Problem description:
Since only the total is wanted, give the number of lines in the listing below that hold the string "instructions" and add nothing.

Information supplied:
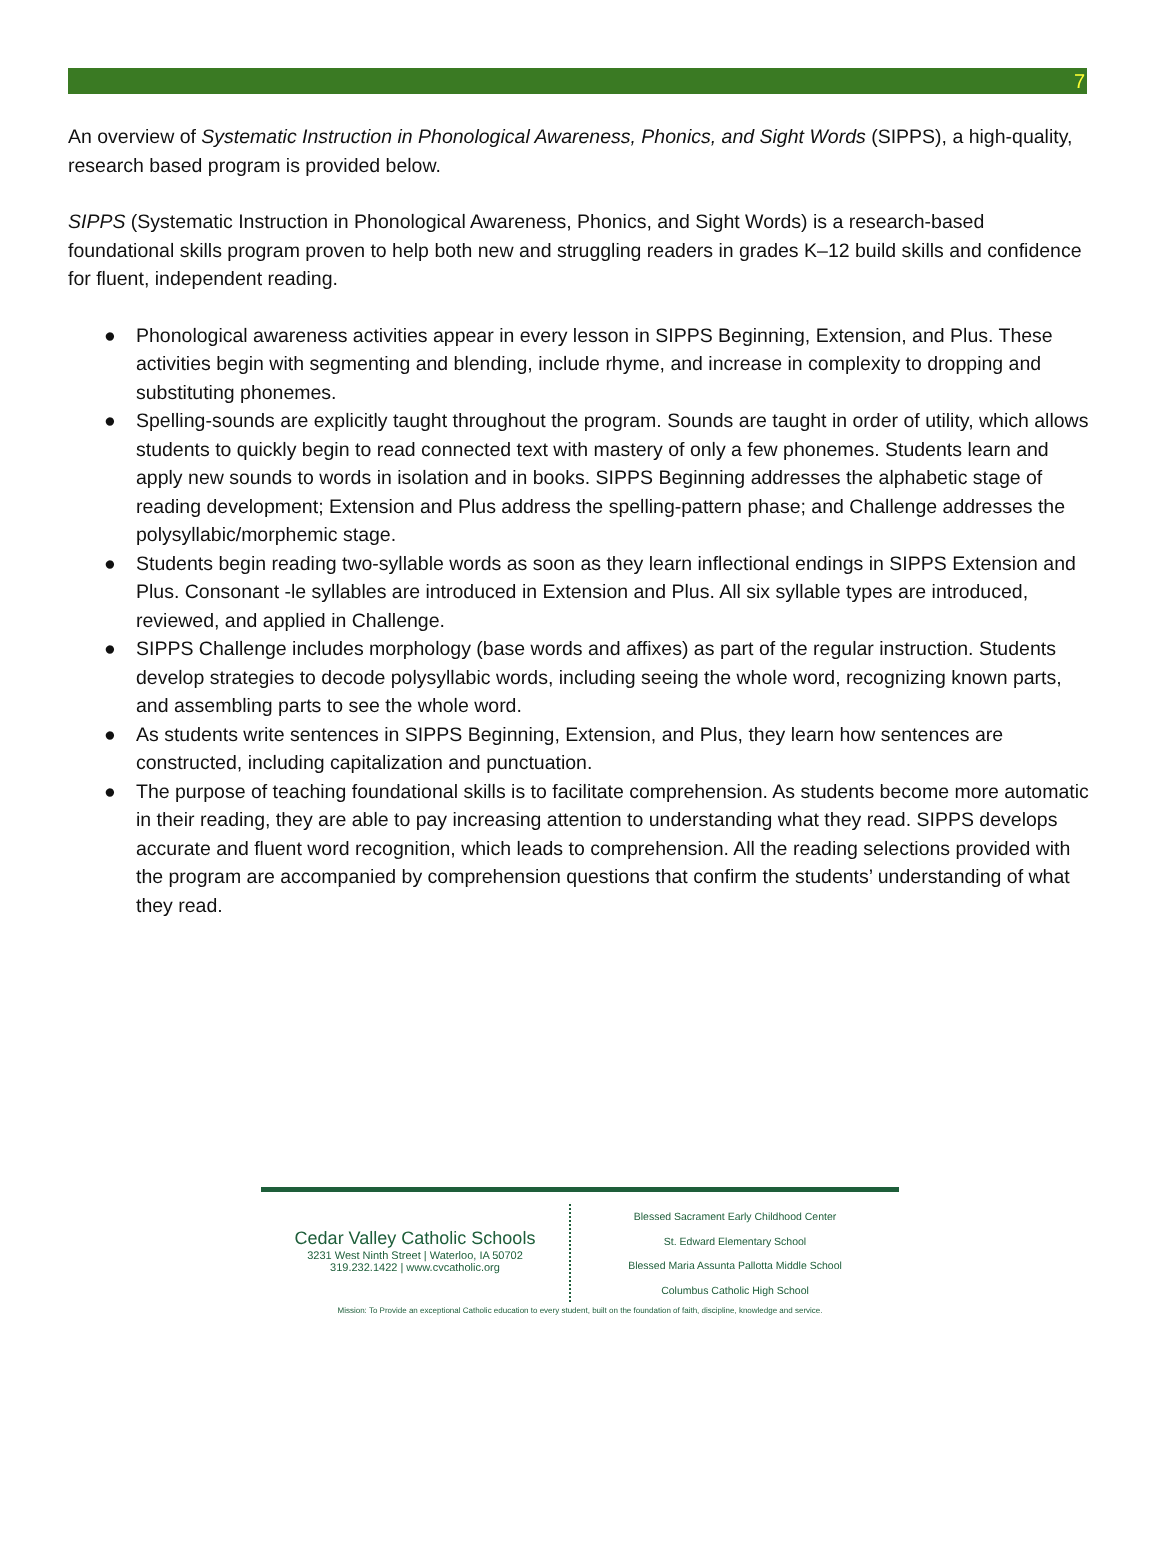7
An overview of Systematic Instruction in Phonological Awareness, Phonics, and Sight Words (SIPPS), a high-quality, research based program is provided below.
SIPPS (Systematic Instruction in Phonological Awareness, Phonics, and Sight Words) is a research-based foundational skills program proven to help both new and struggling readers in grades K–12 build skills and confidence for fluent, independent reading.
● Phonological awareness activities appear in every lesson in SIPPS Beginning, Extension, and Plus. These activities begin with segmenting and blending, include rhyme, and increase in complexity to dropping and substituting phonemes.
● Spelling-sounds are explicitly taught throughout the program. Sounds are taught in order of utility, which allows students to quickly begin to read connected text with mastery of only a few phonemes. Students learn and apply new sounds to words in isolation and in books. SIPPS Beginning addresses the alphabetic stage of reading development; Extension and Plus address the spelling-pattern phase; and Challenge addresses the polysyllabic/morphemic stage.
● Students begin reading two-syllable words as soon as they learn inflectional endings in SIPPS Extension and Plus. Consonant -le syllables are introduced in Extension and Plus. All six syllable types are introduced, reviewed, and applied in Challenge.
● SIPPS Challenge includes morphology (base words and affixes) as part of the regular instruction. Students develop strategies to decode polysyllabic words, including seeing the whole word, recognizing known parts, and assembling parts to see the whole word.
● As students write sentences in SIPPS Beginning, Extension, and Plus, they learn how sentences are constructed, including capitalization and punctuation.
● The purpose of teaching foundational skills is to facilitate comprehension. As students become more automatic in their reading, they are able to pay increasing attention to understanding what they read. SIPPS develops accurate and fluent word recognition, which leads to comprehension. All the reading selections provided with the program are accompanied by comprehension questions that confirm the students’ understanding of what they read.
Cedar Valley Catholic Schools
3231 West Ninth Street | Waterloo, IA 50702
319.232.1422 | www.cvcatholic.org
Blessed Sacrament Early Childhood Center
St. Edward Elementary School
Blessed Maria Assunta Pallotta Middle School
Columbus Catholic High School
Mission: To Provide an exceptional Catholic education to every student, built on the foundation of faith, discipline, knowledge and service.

...

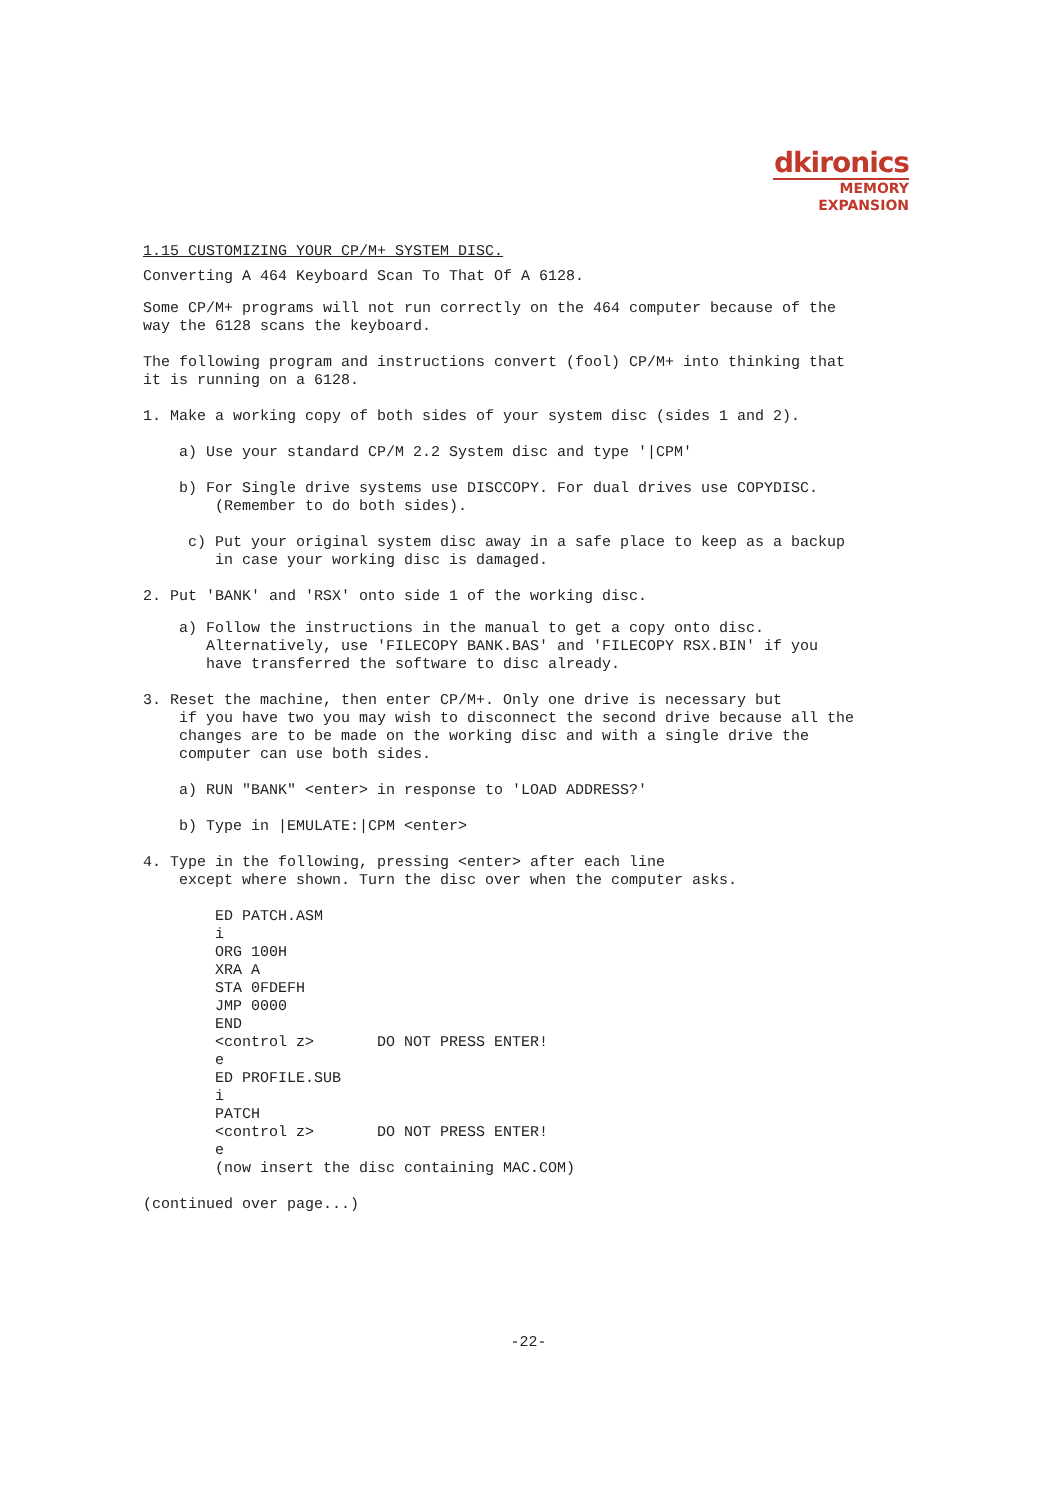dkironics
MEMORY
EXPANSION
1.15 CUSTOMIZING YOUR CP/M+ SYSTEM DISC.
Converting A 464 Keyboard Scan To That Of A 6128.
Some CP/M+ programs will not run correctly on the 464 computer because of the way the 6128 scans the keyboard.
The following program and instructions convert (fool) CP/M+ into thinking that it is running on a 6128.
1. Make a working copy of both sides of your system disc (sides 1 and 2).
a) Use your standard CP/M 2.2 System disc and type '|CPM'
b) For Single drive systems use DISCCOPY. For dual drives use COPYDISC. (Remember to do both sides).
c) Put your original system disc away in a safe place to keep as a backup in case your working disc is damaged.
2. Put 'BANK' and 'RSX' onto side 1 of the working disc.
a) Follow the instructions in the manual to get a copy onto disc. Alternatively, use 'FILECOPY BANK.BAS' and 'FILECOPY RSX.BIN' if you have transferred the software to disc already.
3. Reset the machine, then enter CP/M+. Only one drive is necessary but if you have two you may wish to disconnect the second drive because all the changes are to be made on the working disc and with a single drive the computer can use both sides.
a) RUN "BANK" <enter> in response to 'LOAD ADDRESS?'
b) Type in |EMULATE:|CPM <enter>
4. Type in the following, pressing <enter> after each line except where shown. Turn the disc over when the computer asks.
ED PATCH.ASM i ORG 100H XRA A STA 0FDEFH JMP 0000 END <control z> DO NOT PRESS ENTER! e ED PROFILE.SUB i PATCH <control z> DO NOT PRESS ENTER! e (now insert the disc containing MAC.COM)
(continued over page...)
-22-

---

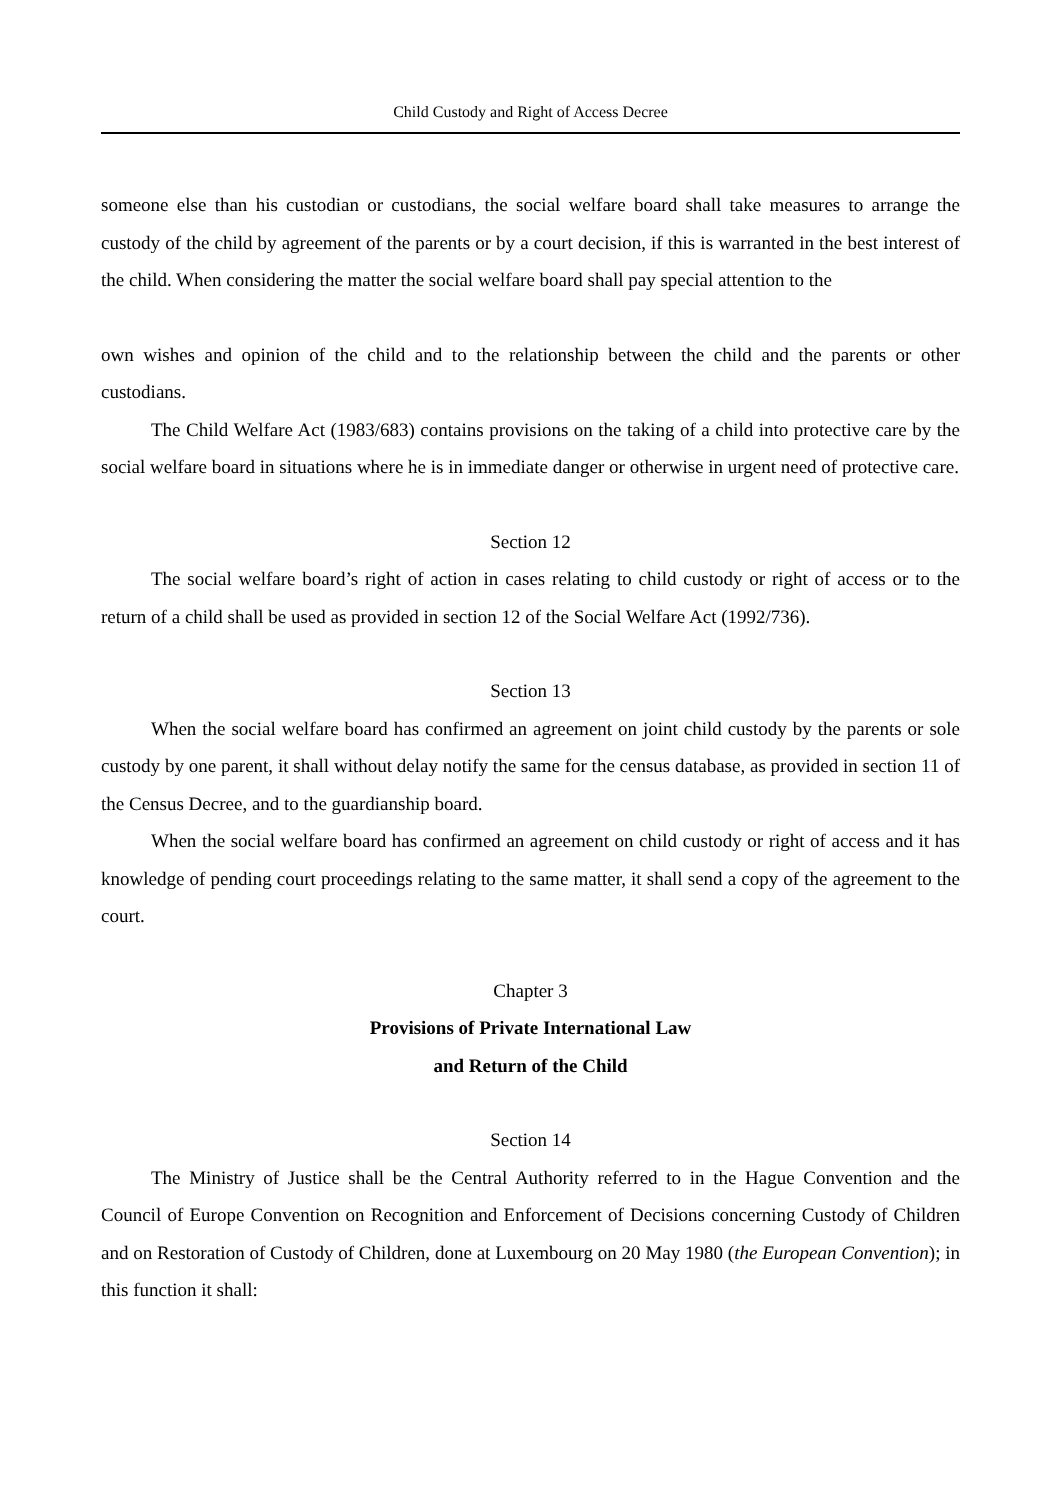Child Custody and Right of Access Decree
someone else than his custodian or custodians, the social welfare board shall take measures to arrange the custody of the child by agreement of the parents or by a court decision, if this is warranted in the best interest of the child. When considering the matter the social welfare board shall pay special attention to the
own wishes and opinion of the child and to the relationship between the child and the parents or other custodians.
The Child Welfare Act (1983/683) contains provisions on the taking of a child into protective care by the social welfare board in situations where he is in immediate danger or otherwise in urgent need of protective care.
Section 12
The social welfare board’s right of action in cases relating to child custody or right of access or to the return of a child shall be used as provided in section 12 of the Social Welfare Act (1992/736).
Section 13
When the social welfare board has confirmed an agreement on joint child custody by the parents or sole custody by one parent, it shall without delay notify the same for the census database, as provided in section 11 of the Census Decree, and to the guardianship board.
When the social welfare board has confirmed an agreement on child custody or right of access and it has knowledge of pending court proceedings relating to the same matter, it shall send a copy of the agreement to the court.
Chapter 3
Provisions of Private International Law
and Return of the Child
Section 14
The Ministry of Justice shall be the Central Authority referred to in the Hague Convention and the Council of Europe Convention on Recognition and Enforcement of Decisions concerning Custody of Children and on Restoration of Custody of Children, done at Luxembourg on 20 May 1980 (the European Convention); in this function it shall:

Solution:
2